- Directed by: Chris Fuller
- Written by: Chris Fuller
- Produced by: Frank Craft; Chris Fuller; Kayla Tabish;
- Starring: Kayla Tabish; Travis Maynard; Lewis Brogan; Jacob Reynolds; Mike Glausier; Din Thomas; Blag Dahlia; Keith Morris;
- Cinematography: William Garcia
- Edited by: Chris Fuller
- Music by: Jimmy Morey
- Release date: August 25, 2006;
- Running time: 83 minutes
- Country: United States
- Language: English

= Loren Cass =

2006 American film directed by Chris Fuller

Loren Cass is a 2006 American drama film written and directed by Chris Fuller. The film is about adolescents coming to terms with their lives in St. Petersburg, Florida, following the riots that took place in 1996. Loren Cass took ten years to complete.

== Plot ==
The story follows Nicole, Jason and Cale and secondarily The Suicide Kid, The Punk Kid and The Fight Kid, among others through the aftermath of the '96 riots. It features several notable St. Petersburg landmarks including the Sunshine Skyway Bridge, the St. Petersburg Pier, St. Petersburg High School and the house where Jack Kerouac lived prior to his 1969 death.

== Cast ==
It stars Kayla Tabish, Travis Maynard, Lewis Brogan, mixed martial artist/UFC veteran Din Thomas and Jacob Reynolds with narration by Keith Morris (of the band The Circle Jerks) and Blag Dahlia (of the band The Dwarves). The film also includes a live performance by New York punk band Leftöver Crack, which was the first show that included drummer Brandon Kolling in the lineup. Kolling died shortly after shooting wrapped.

In February 2006, independent film-making consultant Robert Hawk joined the film's crew to oversee its release effort. Bob Hawk is best known for discovering Kevin Smith's 1994 comedy Clerks.

== Public reception ==
In 2006 and 2007 the film was screened at Dennis Hopper's CineVegas Film Festival and was selected as one of only 2 non-studio American independent films to screen at the 60th anniversary of the Locarno International Film Festival where it was called "the discovery of the festival" by ARTE Television. Screenings were held at the Helsinki International Film Festival, the Viennale, the Ljubljana International Film Festival, the Gijón International Film Festival, and the Starz Denver International Film Festival.

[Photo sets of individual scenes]
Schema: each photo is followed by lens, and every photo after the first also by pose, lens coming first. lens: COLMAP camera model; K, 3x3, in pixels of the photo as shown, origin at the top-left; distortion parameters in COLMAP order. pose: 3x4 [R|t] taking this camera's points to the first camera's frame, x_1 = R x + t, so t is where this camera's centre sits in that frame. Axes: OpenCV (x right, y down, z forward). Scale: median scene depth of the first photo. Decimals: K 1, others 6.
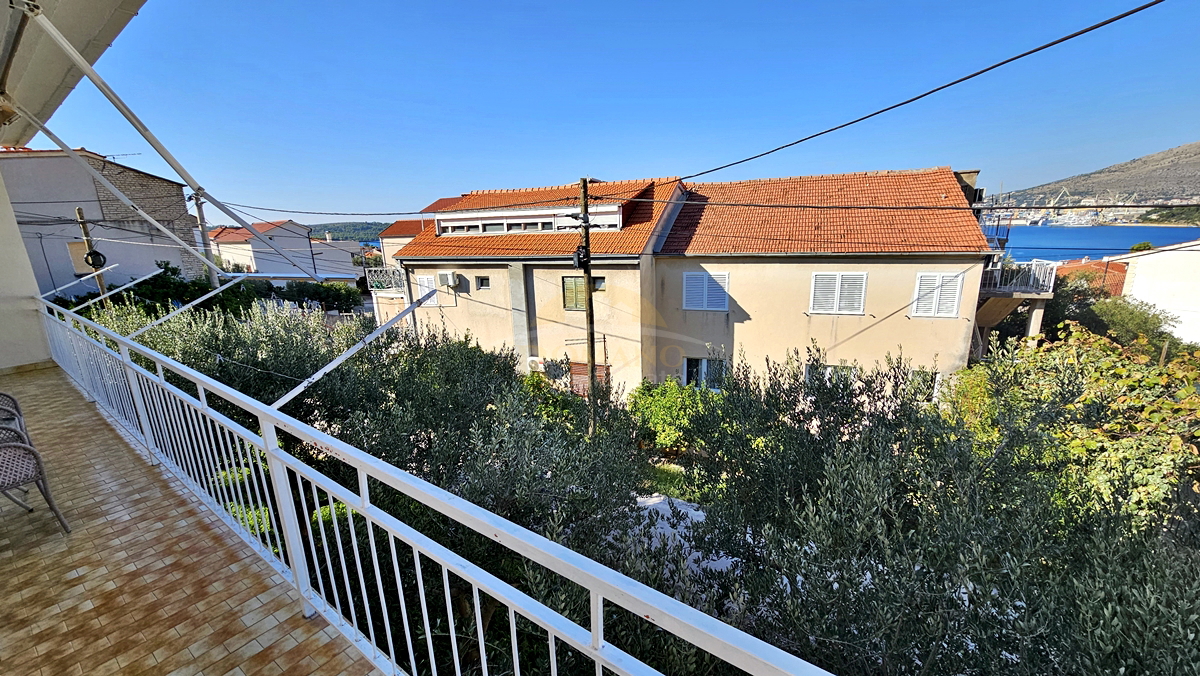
lens RADIAL K [[493.6, 0, 601.0], [0, 493.6, 359.1], [0, 0, 1]] dist [0.001020, 0.000280]
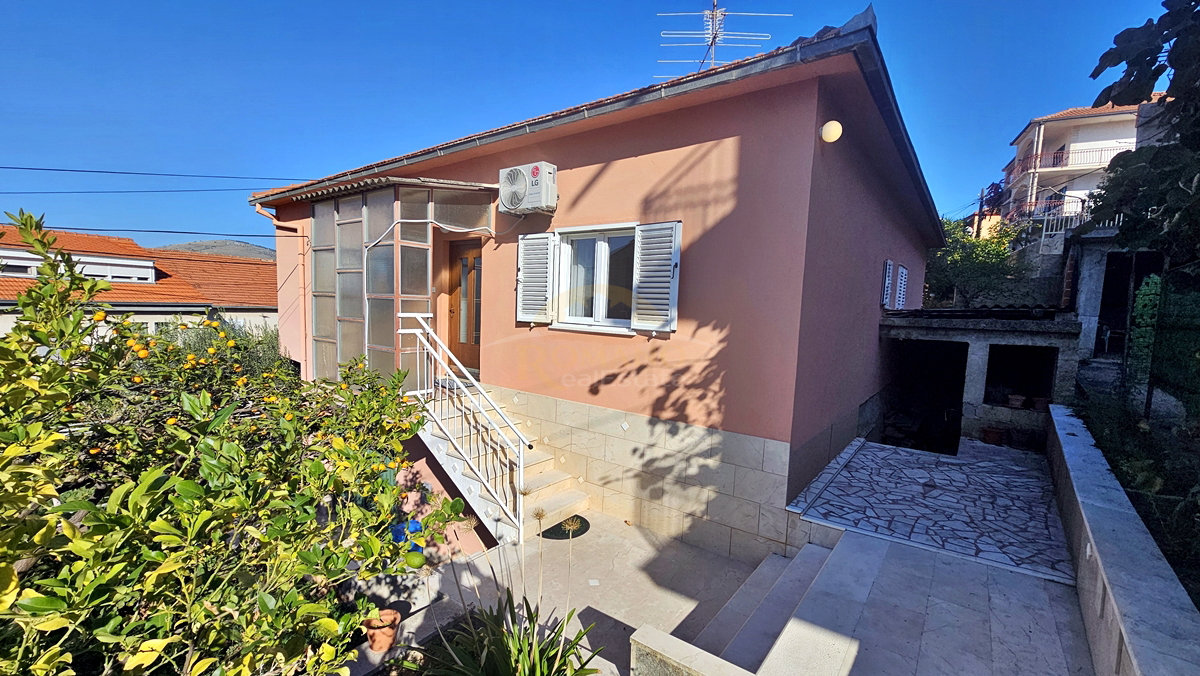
lens RADIAL K [[493.6, 0, 601.0], [0, 493.6, 359.1], [0, 0, 1]] dist [0.001020, 0.000280]
pose [[-0.005774, -0.067455, 0.997706, -1.020798], [0.225512, 0.971933, 0.067018, 0.059358], [-0.974223, 0.225382, 0.009600, 0.024250]]
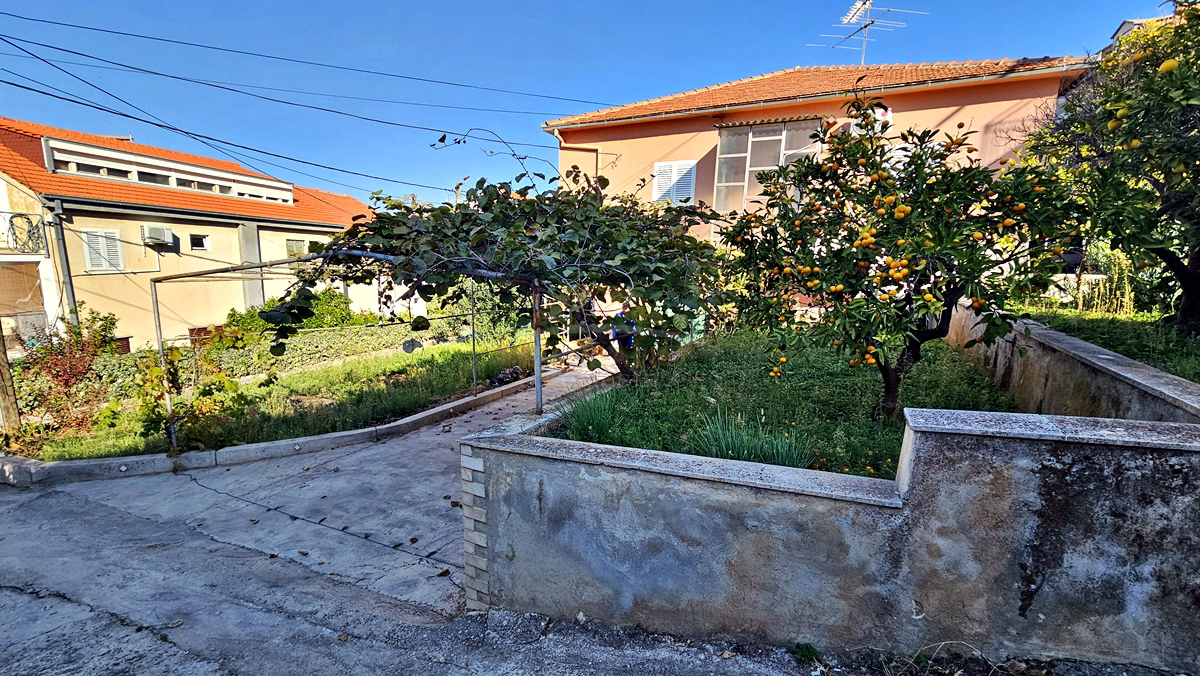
lens RADIAL K [[480.6, 0, 600.0], [0, 480.6, 338.0], [0, 0, 1]] dist [-0.001962, -0.000317]
pose [[-0.200991, -0.127273, 0.971290, -1.225779], [0.237235, 0.955684, 0.174319, 0.028945], [-0.950433, 0.265461, -0.161890, 0.502549]]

** TASK LIST **
A. Please copy out the Loren Cass article word for word, beginning at the words "In February 2006, independent" and stopping after "1994 comedy Clerks.".
B. Extend the Loren Cass article past its final sentence.

** ANSWERS BY ITEM **
A.
In February 2006, independent film-making consultant Robert Hawk joined the film's crew to oversee its release effort. Bob Hawk is best known for discovering Kevin Smith's 1994 comedy Clerks.

B.
The film was nominated for an IFP Gotham Award for "Best Film Not Playing in a Theater Near You" and won the One+One Music Award for use of music in a feature film at Janine Bazin's EntreVues Film Festival.

It was referred to in Variety as: "A starkly radical film debut of uncommon power and artistic principle, Chris Fuller's Loren Cass announces a genuinely original film-making talent who literally pulls no punches in his depiction of teen angst and racial warfare on the streets of 1996 St. Petersburg, Fla. Suffused with pessimism and an overarching sense of the loneliness of modern American life, the pic affirms a vital alternative to the usual adolescent drama, making even Larry Clark look tame by comparison." The film was noted for its sequence on top of the Sunshine Skyway Bridge and for using footage of the 1987 suicide of R. Budd Dwyer. The New York Times was also very positive about it and called it "overtly, ingeniously experimental in form" and talked about "the bruised lyricism" of the film being "rooted in intense, even discomfiting, empathy." "Remarkable stuff for a debut film, all the more impressive in that Mr. Fuller wrote the screenplay at 18 and shot the film at 21."